The blockades in late November and early this month prompted the conservative government to backtrack this week on two laws environmentalists see as beneficial to exploitation of local resources with scant regard for the risk of worsened pollution.
In the village of Pranjani, Bralovic and activists of the Mount Suvobor Ridge environmental group chased away a team of geologists and seized their rock samples.
“We learned that the Pranjani area was designated for lithium and borates prospecting…Holes are not being drilled in the ground for us to plant our famous plum trees in them,” Bralovic told Reuters.
Protests also erupted in the western Jadar area where Anglo-Australian miner Rio Tinto has begun buying land for its planned $2.4 billion underground lithium and borates mine.
Lithium is in big global demand as a vital ingredient in batteries for increasingly popular electric cars, while borates is used in solar panels and wind turbines.
Big foreign carmakers want to secure direct access to raw materials via partnerships with mining companies to avoid bottlenecks and keep plants at full capacity.
Serbia is among central and east European countries most scarred by industrial pollution dating to former Communist rule.
But the government, seeing higher economic growth and reducing unemployment as priorities, has offered mineral resources to investors including China’s Zijin copper miner and Rio Tinto.
President Aleksandar Vucic has said an environmental impact study will be carried out for the Rio Tinto project and, once complete, he will call a referendum to allow people to decide whether it should go ahead.
“Everything we build today we are leaving to our children,” Vucic wrote on Instagram.
In August, Rio Tinto Serbia’s CEO Vesna Prodanovic said it would meet all European Union and Serbian environmental regulations to mine lithium.
Green activists say such projects will aggravate land, water and air pollution in the Western Balkan country.
GOVERNMENT BENDS TO ACTIVISM
The road blockades prompted Vucic to send the expropriation law, which allowed faster acquisition of private land, back to parliament for reworking.
And on Friday, parliament, dominated by Vucic’s allies, amended a referendum law to require that legislation comply with any referendum outcome and remove a requirement for payment of fees by any civic group to launch referendum initiatives.

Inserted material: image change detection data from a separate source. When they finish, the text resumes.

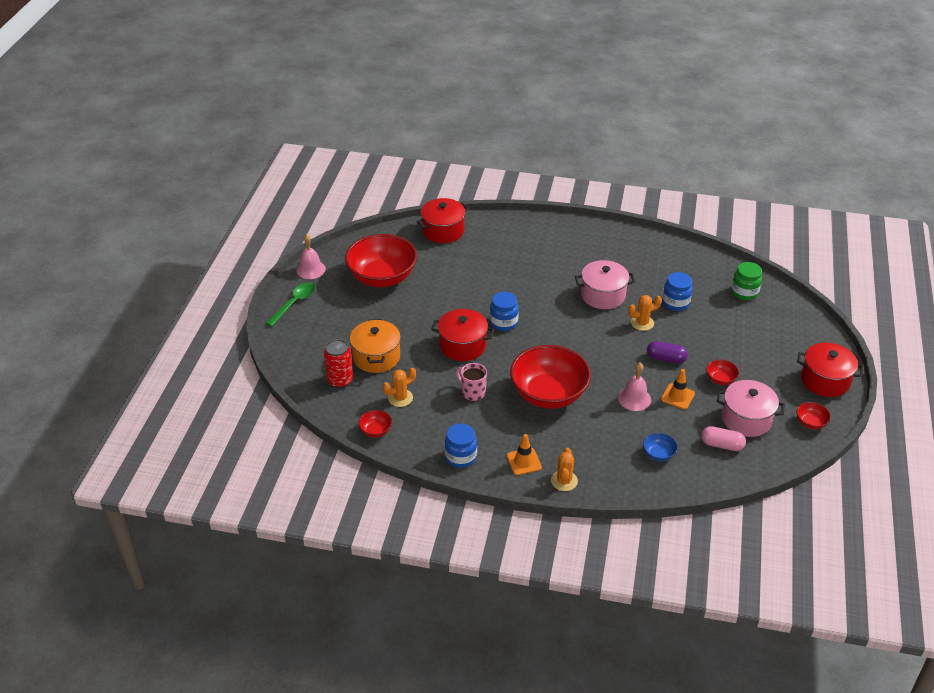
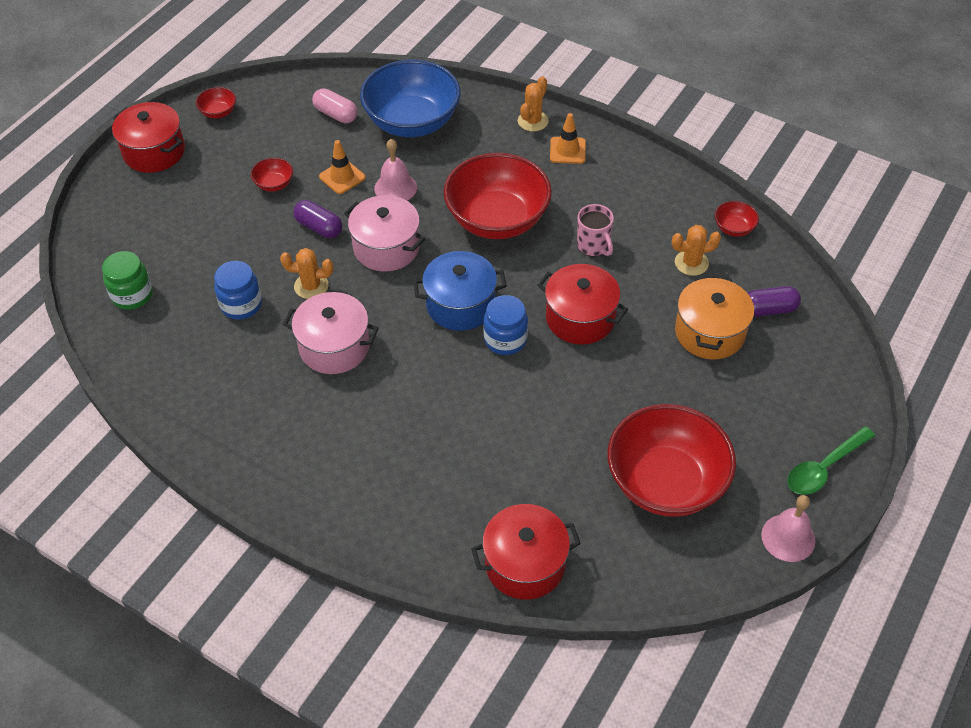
camera: 160 degrees left, 10 degrees up
red can [324,339,353,388] -> purple capsule [748,286,801,317]
blue jar [445,423,477,468] -> none
blue bowl [643,433,678,461] -> blue bowl [360,60,461,137], size x2.44
pink pot [717,380,785,437] -> pink pot moved to [344,195,425,272]
none -> blue pot [413,251,507,331]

Bojan Klacar, executive director of Belgrade-based pollster CESID, said the environmental protests had succeeded because they had “clear, achievable and non-divisive demands”.

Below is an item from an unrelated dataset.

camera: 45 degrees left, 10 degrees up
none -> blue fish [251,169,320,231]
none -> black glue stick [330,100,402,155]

In another concession, the infrastructure ministry said on Thursday waste dumps which are part of the Rio Tinto lithium project must be moved out of the flooding-prone western Jadar area to another location.
“These (concessions) do not mean that all the problems in Serbia will vanish. We will keep fighting on other levels,” said Savo Manojlovic, head of the Kreni-Promeni (Move-Change) group that oversaw the roadblock protests this month.

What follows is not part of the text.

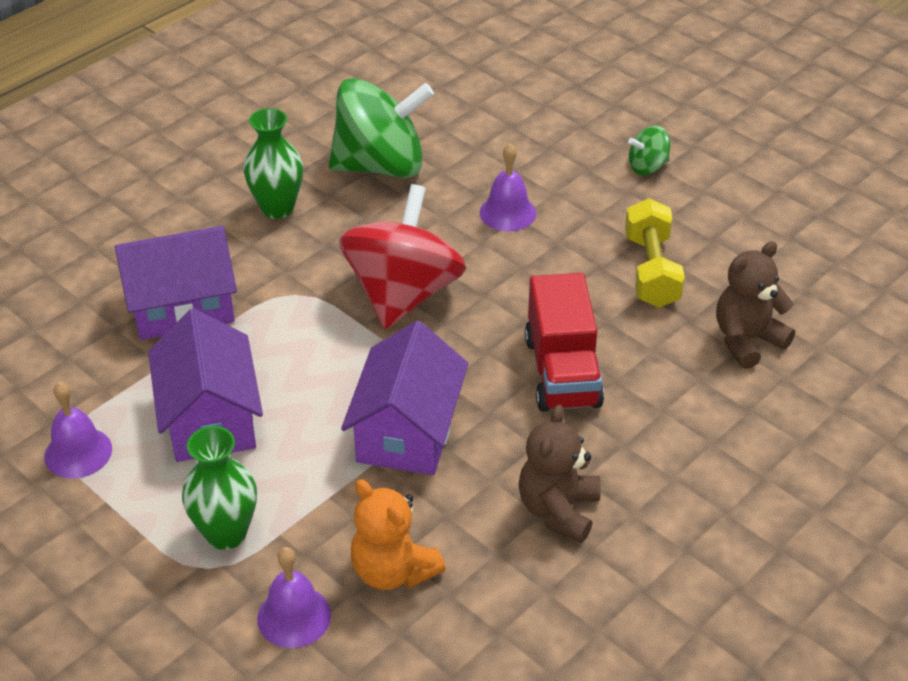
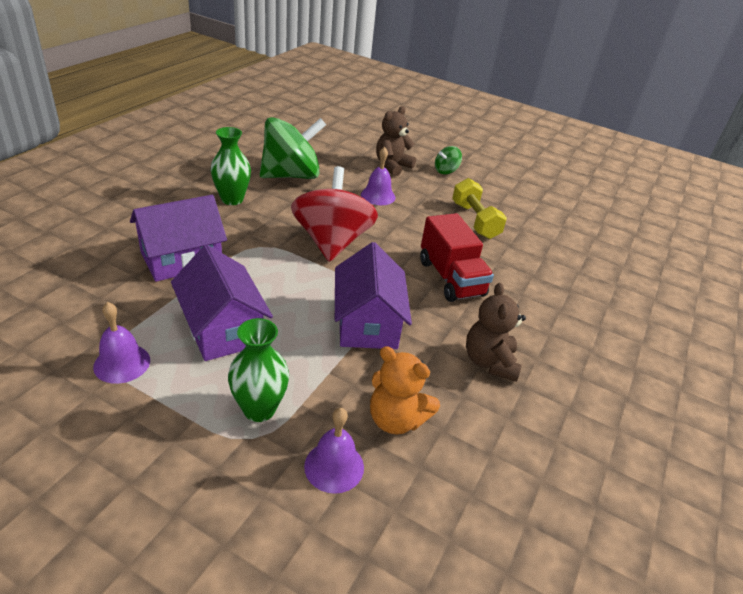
camera: 20 degrees left, 5 degrees down
brown teddy bear [716,241,795,369] -> brown teddy bear moved to [376,106,416,176]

But economists warn the various protests could backfire. Sasa Djogovic of the Belgrade-based Institute for Market Research said Vucic’s bowing to the demands of protesters “is testimony to an unstable business climate” in Serbia “where … everything depends on one man (Vucic) and his inner circle.”
Urgently needed foreign investors could put their plans on hold until after next year’s election, Djogovic said, adding: “None has guarantees now that any major investment could come under attack from environmental protests.”